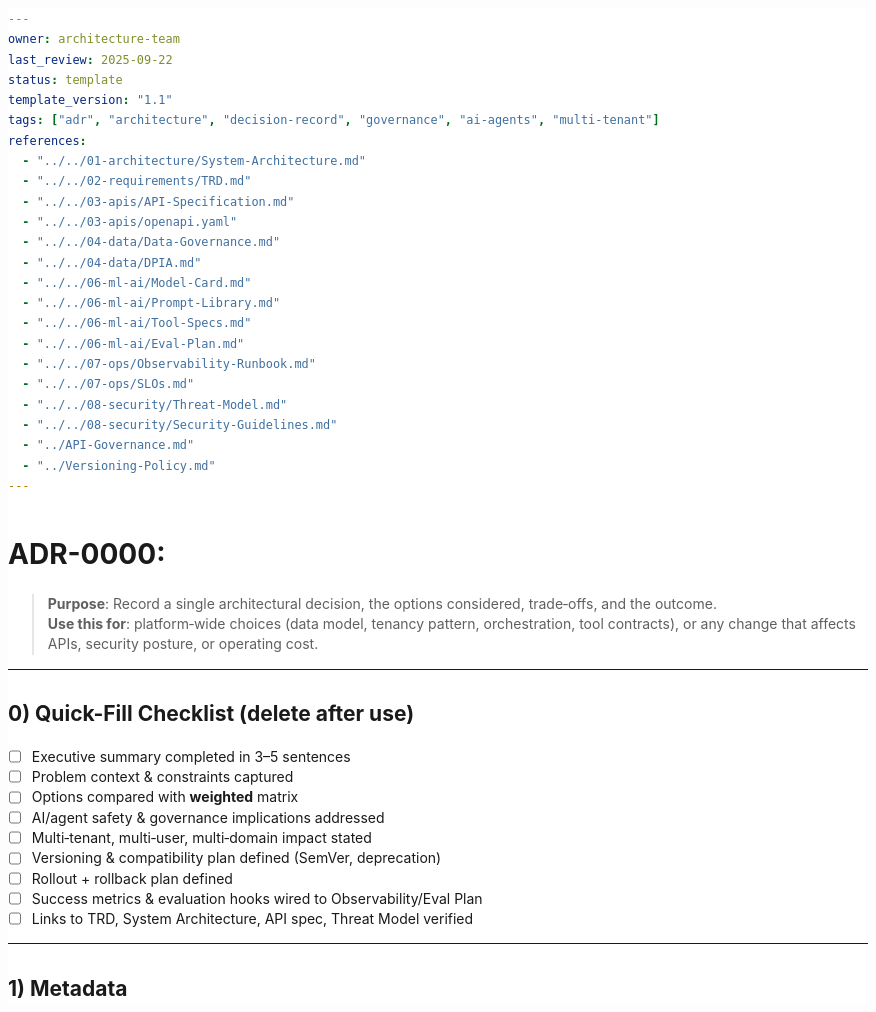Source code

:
 ```yaml
---
owner: architecture-team
last_review: 2025-09-22
status: template
template_version: "1.1"
tags: ["adr", "architecture", "decision-record", "governance", "ai-agents", "multi-tenant"]
references:
  - "../../01-architecture/System-Architecture.md"
  - "../../02-requirements/TRD.md"
  - "../../03-apis/API-Specification.md"
  - "../../03-apis/openapi.yaml"
  - "../../04-data/Data-Governance.md"
  - "../../04-data/DPIA.md"
  - "../../06-ml-ai/Model-Card.md"
  - "../../06-ml-ai/Prompt-Library.md"
  - "../../06-ml-ai/Tool-Specs.md"
  - "../../06-ml-ai/Eval-Plan.md"
  - "../../07-ops/Observability-Runbook.md"
  - "../../07-ops/SLOs.md"
  - "../../08-security/Threat-Model.md"
  - "../../08-security/Security-Guidelines.md"
  - "../API-Governance.md"
  - "../Versioning-Policy.md"
---
```


# ADR-0000: <Short Title of Decision>

> **Purpose**: Record a single architectural decision, the options considered, trade‑offs, and the outcome.  
> **Use this for**: platform‑wide choices (data model, tenancy pattern, orchestration, tool contracts), or any change that affects APIs, security posture, or operating cost.

---

## 0) Quick-Fill Checklist (delete after use)

- [ ] Executive summary completed in 3–5 sentences
- [ ] Problem context & constraints captured
- [ ] Options compared with **weighted** matrix
- [ ] AI/agent safety & governance implications addressed
- [ ] Multi‑tenant, multi‑user, multi‑domain impact stated
- [ ] Versioning & compatibility plan defined (SemVer, deprecation)
- [ ] Rollout + rollback plan defined
- [ ] Success metrics & evaluation hooks wired to Observability/Eval Plan
- [ ] Links to TRD, System Architecture, API spec, Threat Model verified

---

## 1) Metadata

PROBLEM DESCRIPTION - The reply should consist of a single number: how many lines in the listing contain the word "Eval".

ANSWER - 2